__TÂCHE__. Recopiez à l'identique, dans le texte sur le centre musulman de Sept-Îles, tout ce qui va de «Un technicien en» jusqu'à «environ 5000 $.».

__TEXTE À LIRE__.
Le centre musulman avait déjà subi une série de saccages sur les matériaux de construction au début du chantier en 2014. Malgré l’incompréhension de certaines personnes devant la construction d’une petite mosquée à Sept-Îles, Ben Rouinne garde une vision d’ouverture.

«Si c’est du racisme, c’est déplorable. Sinon, c’est quelqu’un qui a besoin d’aide. Moi je suis prêt à l’aider, à le rencontrer. Je suis Septilien et lui aussi. On doit s’entraider.»

Ouverture

L’ouverture du centre était prévue dans une semaine. La communauté musulmane de Sept-Îles regroupe entre 15 et 20 personnes.

«Nous venions de finir la peinture. Nous avons placé les meubles en fin de semaine. On peut encore tout arranger», affirme le responsable Ben Rouinne.

Un technicien en scène du crime et des enquêteurs de la Sûreté du Québec ont enquêté sur les lieux hier matin. Une vidéo de surveillance montre une personne de toute évidence en état d’ébriété. L’enquête porte sur une introduction par effraction et des méfaits. Les dommages sont évalués à environ 5000 $.

Cuisinier de métier, Ben Rouinne vit à Sept-Îles depuis plus de 30 ans et opère un service de traiteur. Le musulman sert même les repas traditionnels de la fête catholique de Noël au sous-sol de l’église.

Le maire de Sept-Îles, Réjean Porlier, a déjà proposé d’accueillir des familles syriennes dans sa ville. Il y croit encore.

«Monsieur Ben est une personne impliquée dans la communauté, souriante et accueillante. Les Septiliens le connaissent bien. Ce n’est pas une question de religion. Il y a malheureusement des préjugés qui perdurent dans la tête de quelques personnes. Ce n’est pas le reflet de la communauté septilienne. Il y a des extrémistes partout. Est-ce un geste extrémiste de vandaliser un centre musulman inoffensif», questionne le maire Porlier.

__DONNÉES ENREGISTRÉES__.
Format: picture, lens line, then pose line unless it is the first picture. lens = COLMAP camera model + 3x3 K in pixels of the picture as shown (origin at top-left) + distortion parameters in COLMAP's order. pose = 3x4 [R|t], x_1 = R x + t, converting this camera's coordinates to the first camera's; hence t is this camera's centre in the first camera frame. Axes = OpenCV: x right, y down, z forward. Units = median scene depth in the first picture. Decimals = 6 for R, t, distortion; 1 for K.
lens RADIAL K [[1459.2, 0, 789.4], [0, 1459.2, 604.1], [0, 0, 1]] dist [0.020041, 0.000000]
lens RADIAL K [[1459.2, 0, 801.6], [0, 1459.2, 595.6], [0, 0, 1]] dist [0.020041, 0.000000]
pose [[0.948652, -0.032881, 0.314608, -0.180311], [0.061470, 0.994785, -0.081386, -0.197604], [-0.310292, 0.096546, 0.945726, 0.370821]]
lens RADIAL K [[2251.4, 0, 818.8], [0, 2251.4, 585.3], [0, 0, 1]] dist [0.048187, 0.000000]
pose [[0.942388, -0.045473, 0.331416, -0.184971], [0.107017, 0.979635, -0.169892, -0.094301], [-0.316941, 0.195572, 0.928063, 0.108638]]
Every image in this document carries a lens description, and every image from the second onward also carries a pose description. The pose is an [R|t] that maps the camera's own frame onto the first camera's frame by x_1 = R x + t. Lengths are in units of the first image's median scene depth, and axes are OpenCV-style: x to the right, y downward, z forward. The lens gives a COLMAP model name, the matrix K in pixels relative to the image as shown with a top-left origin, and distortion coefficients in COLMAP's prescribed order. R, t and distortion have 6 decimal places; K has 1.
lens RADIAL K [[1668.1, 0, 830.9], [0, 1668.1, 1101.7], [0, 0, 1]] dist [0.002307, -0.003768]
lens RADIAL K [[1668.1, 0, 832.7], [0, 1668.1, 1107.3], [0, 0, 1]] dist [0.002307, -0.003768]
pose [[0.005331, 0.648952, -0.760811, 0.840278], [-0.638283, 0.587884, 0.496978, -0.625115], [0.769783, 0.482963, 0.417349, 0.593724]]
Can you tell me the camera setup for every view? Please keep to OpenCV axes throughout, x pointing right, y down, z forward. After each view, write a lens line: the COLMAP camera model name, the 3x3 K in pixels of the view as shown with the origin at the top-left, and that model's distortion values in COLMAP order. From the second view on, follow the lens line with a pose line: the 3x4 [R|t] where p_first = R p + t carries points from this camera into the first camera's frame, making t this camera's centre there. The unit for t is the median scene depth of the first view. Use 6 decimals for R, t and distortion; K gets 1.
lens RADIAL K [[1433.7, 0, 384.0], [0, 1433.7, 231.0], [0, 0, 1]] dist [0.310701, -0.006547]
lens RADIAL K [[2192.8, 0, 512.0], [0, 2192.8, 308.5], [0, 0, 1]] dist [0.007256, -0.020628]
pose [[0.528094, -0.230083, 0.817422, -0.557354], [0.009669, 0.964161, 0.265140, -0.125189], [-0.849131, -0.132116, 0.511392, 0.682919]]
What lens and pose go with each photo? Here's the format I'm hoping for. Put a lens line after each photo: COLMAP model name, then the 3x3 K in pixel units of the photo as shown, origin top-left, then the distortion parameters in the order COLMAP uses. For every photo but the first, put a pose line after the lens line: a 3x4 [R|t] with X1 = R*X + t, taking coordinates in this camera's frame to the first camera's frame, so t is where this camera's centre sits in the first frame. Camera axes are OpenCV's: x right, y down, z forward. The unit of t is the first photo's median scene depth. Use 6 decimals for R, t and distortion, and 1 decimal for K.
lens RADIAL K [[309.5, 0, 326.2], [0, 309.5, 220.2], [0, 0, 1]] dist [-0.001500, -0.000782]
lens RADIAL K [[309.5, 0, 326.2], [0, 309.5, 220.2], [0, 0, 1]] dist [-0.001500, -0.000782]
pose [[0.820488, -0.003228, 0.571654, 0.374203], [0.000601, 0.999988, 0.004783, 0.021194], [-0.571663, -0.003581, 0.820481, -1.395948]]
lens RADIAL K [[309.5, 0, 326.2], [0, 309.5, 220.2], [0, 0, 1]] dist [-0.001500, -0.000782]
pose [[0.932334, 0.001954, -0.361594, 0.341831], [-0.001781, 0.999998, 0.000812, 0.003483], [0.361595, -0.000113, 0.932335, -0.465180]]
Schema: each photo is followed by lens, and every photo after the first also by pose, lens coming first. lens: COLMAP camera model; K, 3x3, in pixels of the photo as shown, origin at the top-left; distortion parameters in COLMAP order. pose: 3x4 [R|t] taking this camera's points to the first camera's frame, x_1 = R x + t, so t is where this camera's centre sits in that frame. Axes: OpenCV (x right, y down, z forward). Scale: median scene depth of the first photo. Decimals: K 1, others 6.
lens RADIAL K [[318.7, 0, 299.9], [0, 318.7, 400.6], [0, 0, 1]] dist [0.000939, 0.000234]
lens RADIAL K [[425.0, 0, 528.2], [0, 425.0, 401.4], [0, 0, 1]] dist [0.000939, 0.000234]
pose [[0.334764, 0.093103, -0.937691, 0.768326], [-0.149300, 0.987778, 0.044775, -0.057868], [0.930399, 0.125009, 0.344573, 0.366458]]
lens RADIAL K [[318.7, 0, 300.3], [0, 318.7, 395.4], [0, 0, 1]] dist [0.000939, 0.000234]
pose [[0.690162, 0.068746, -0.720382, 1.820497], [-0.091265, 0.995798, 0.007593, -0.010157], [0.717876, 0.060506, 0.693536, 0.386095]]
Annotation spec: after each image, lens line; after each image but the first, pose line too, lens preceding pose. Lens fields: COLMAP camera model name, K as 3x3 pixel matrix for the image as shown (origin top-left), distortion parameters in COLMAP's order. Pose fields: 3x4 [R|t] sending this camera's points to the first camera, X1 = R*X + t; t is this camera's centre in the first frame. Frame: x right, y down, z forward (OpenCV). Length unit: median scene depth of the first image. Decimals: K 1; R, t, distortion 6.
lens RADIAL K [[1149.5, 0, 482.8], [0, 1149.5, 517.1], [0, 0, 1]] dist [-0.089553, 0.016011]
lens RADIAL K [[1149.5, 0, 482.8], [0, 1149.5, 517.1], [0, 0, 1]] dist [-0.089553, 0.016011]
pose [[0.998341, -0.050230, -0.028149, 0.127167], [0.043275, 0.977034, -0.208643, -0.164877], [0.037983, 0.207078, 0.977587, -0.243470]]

__TÂCHE ACCOMPLIE__.
Un technicien en scène du crime et des enquêteurs de la Sûreté du Québec ont enquêté sur les lieux hier matin. Une vidéo de surveillance montre une personne de toute évidence en état d’ébriété. L’enquête porte sur une introduction par effraction et des méfaits. Les dommages sont évalués à environ 5000 $.